2. Windows 2000 fault recovery console
The Windows 2000 fault recovery console is a command line console that can be started from the Windows 2000 installer. Using the fault recovery console, You can execute many tasks without starting Windows 2000 from the hard disk, start and stop services, and format the drive, read/write data on the local drive, including the drive formatted as NTFS), and perform many other management tasks. The Recovery Console is particularly useful if you need to repair the system by copying a file from a floppy disk or CD-ROM to a hard disk, or if you need to reconfigure a service that blocks normal computer startup. The fault recovery console is very powerful and can only be used by advanced users familiar with Windows 2000. You must be an administrator to use the fault recovery console.

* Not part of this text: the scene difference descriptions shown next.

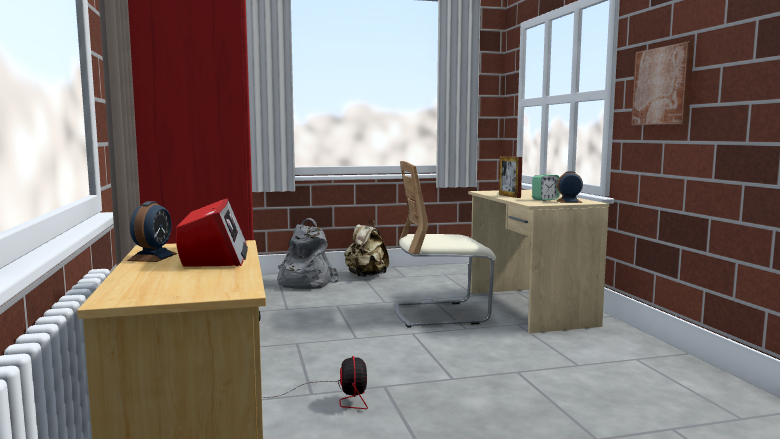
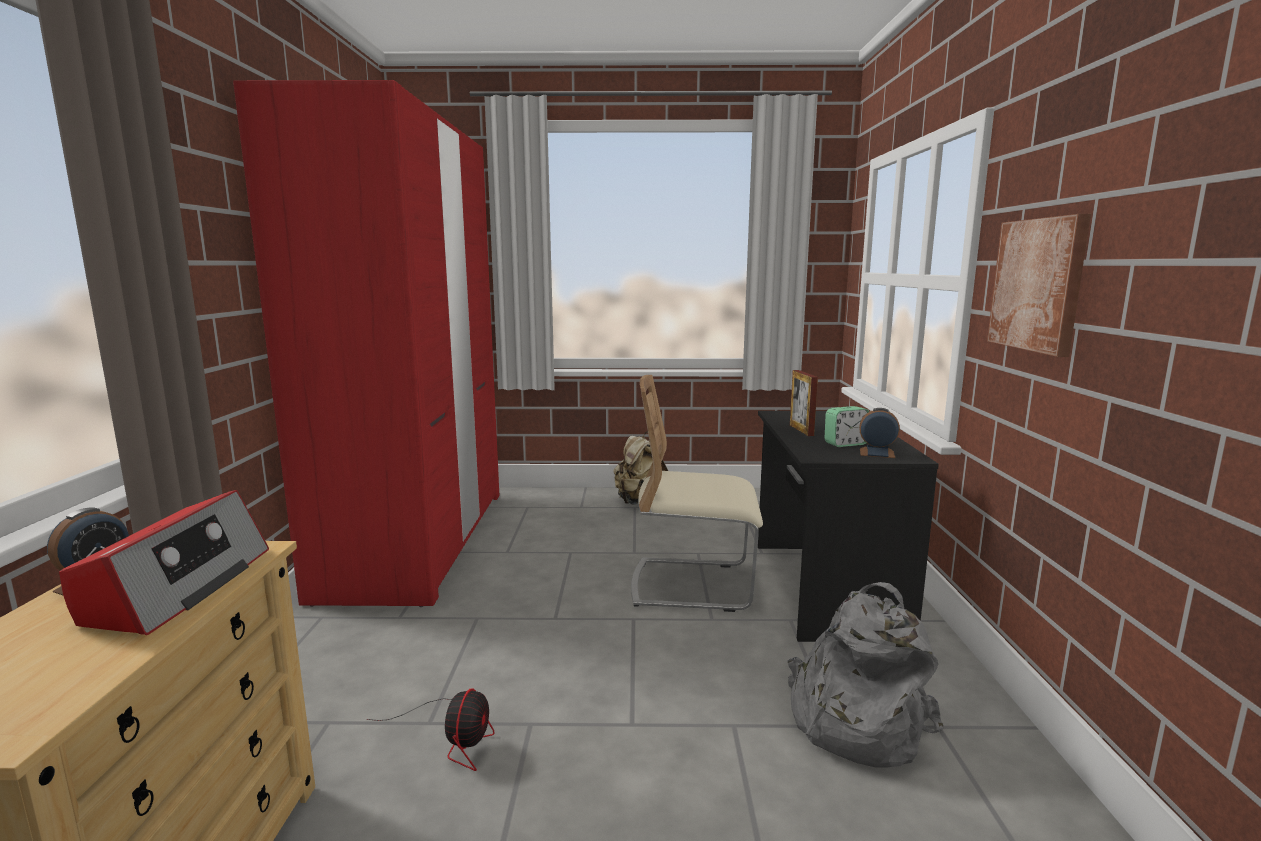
camera: 15 degrees right, 5 degrees up
(304, 283) = (557, 506): grey backpack -> grey backpack (853, 721)
(528, 308) = (823, 588): beige desk -> black desk

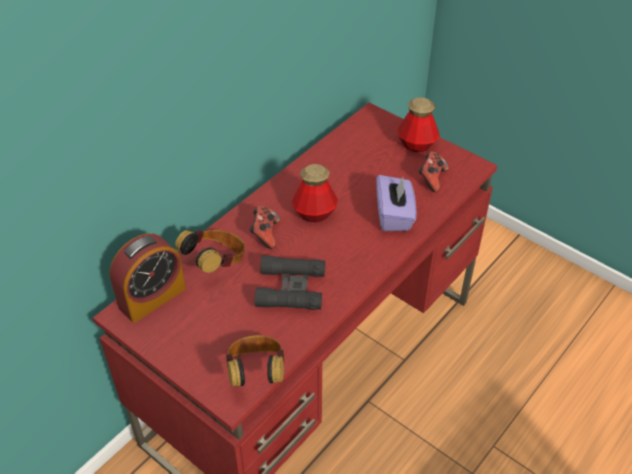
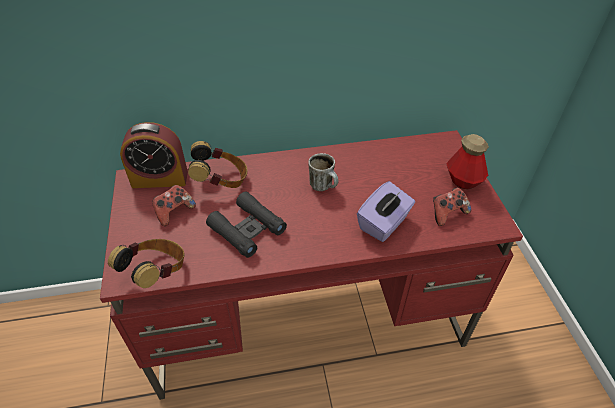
camera: 40 degrees right, 0 degrees up
(265, 234) = (274, 181): game controller -> game controller (174, 212)
(314, 213) = (324, 187): bottle -> mug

You can install a disk on Windows 2000 or run the fault recovery console on Windows 2000 Professional CD. As an alternative, you can install the fault recovery console on your computer to solve the problem when Windows 2000 cannot be restarted. In this case, you only need to select the Windows 2000 fault recovery console option from the boot menu. After the fault recovery console is started, you must select the drive to be logged on if there is a dual boot or multi-boot system) and log on with the administrator password.
The fault recovery console provides a command line to change the system when Windows 2000 is not started. Once you run the fault recovery console, type "help" at the command prompt to get help on available commands. To restart the computer, type exit to close the Command Prompt window.
Install the fault recovery console as a startup option so that it can run when the computer cannot be restarted. Install as the startup option: log on to Windows 2000 as an administrator or user with administrator privileges. Insert the Windows 2000 Professional disc into the CD-ROM drive. If you are prompted to upgrade to Windows 2000, click "no ". From a command prompt or from the "run" command box in Windows 2000, type the path pointing to the corresponding Winnt32.exe file in the Windows 2000 CD), followed by a space and/cmdcons switch option. For example:
E: \ i386 \ winnt32.exe/cmdcons
Follow the prompts.
The fault recovery console is installed in the \ Alibaba cons folder under the root folder, including the Cmldr file in the root folder. The Boot. ini file contains the Boot entry of the fault recovery console.
The security of Windows 2000 is undoubtedly very high. However, if you do not pay attention to it during daily use, the vulnerability still exists, such as the problems caused by the user. For general users, I suggest hiding the local security policies in the control panel management tools to avoid improper use. When necessary, you can start Local Security Policy settings from the command line [Command Format: c: \ winnt \ system32 \ secpol. msc/s.